### Data
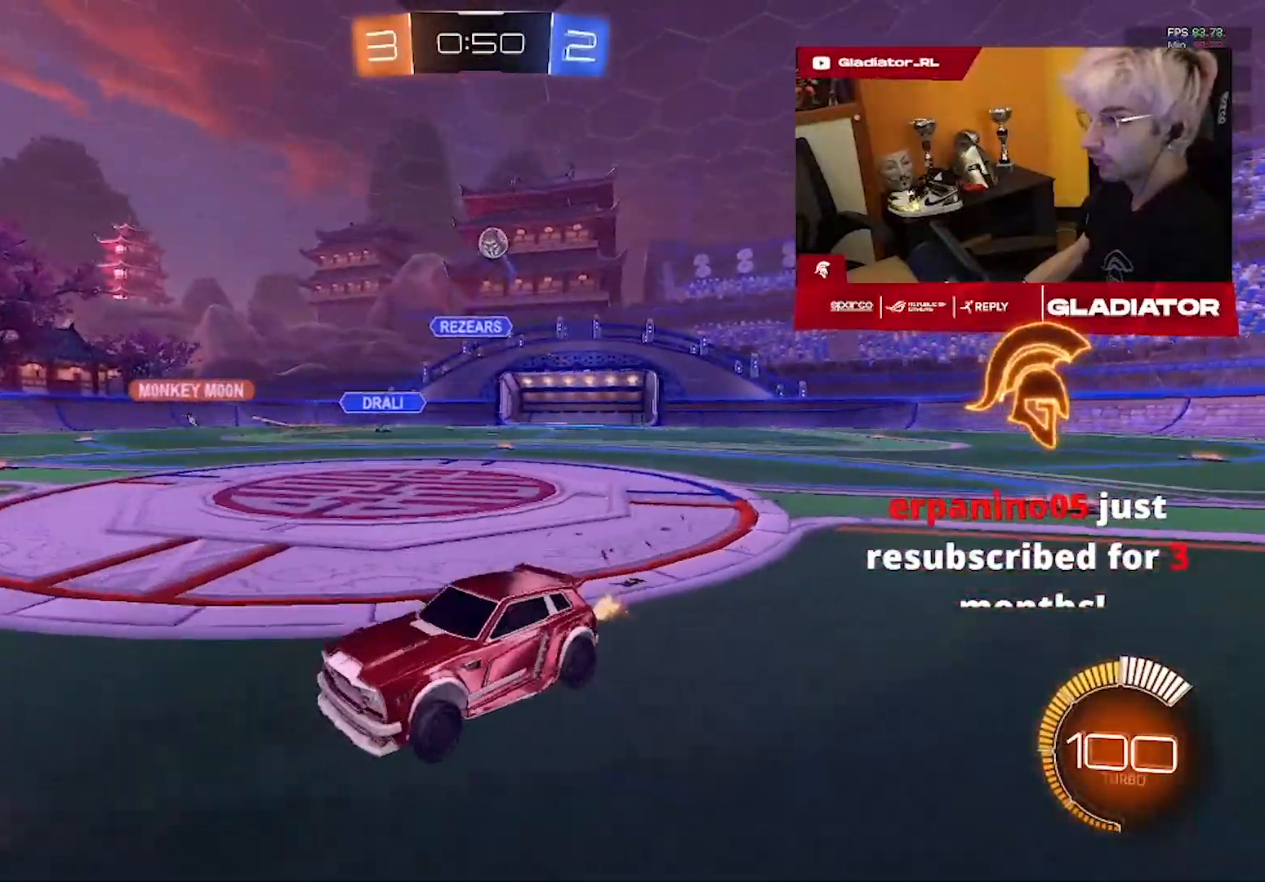
{"dt_ms": 500, "buttons": ["R2"], "left_stick": "right", "right_stick": "center", "events": [[183, "left_stick", "center"], [417, "left_stick", "right"]]}
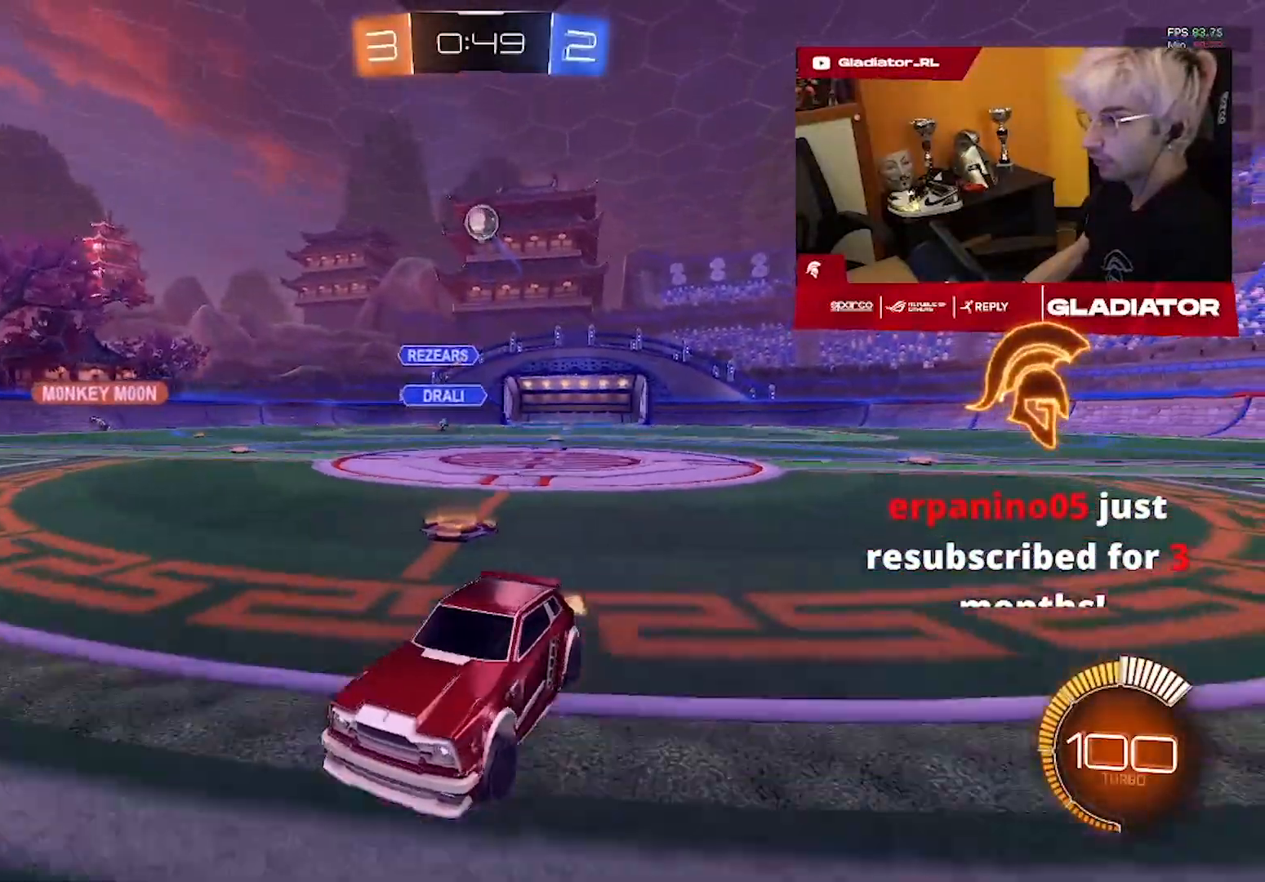
{"dt_ms": 500, "buttons": ["L2"], "left_stick": "right", "right_stick": "center", "events": [[200, "left_stick", "left"], [333, "L2", "down"], [383, "R2", "up"], [383, "left_stick", "right"]]}
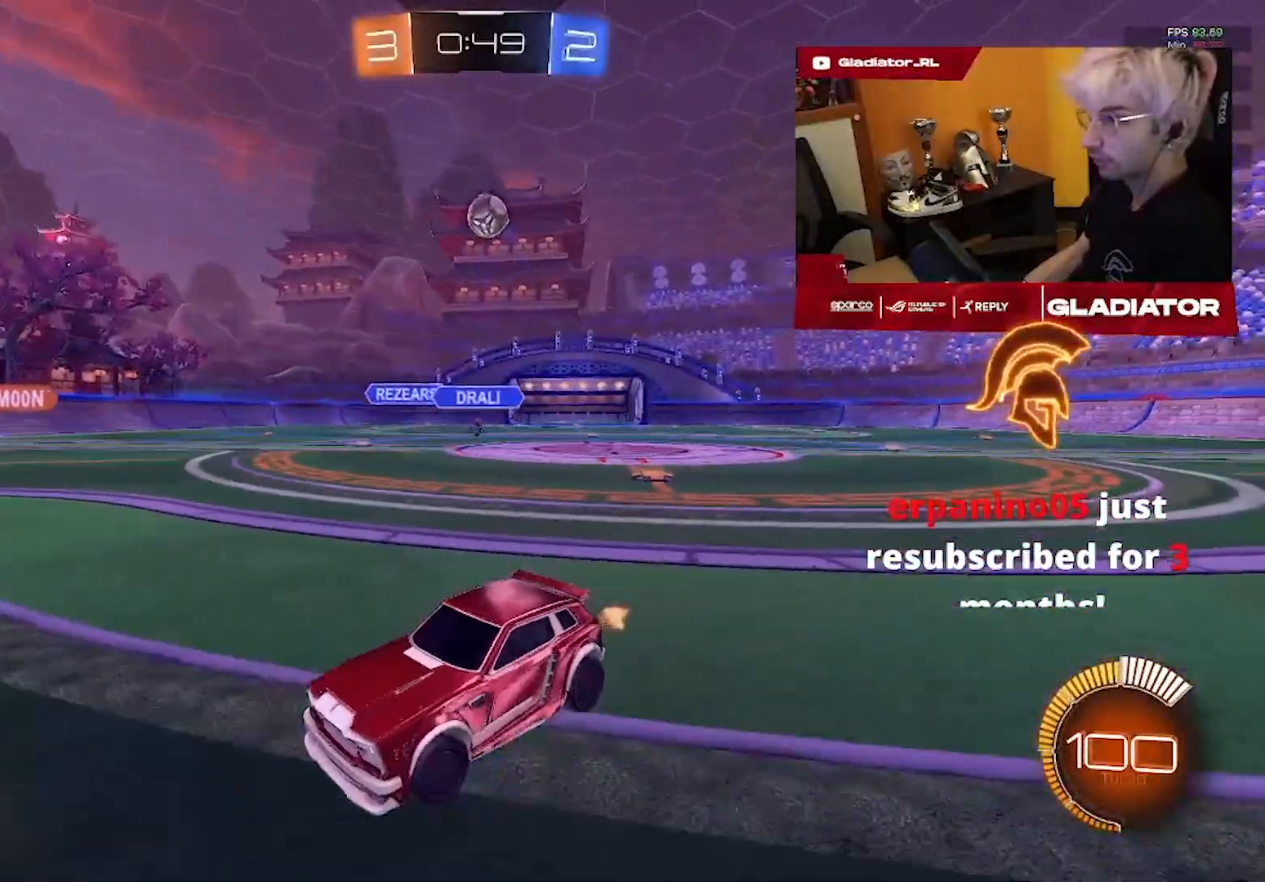
{"dt_ms": 500, "buttons": ["R1", "R2"], "left_stick": "right", "right_stick": "center", "events": [[150, "L2", "up"], [183, "R2", "down"], [183, "left_stick", "down-right"], [400, "left_stick", "right"], [467, "R1", "down"]]}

### Exercise goal
What lines above hold the word "down"? Pull each one out.

### Answer section
{"dt_ms": 500, "buttons": ["L2"], "left_stick": "right", "right_stick": "center", "events": [[200, "left_stick", "left"], [333, "L2", "down"], [383, "R2", "up"], [383, "left_stick", "right"]]}
{"dt_ms": 500, "buttons": ["R1", "R2"], "left_stick": "right", "right_stick": "center", "events": [[150, "L2", "up"], [183, "R2", "down"], [183, "left_stick", "down-right"], [400, "left_stick", "right"], [467, "R1", "down"]]}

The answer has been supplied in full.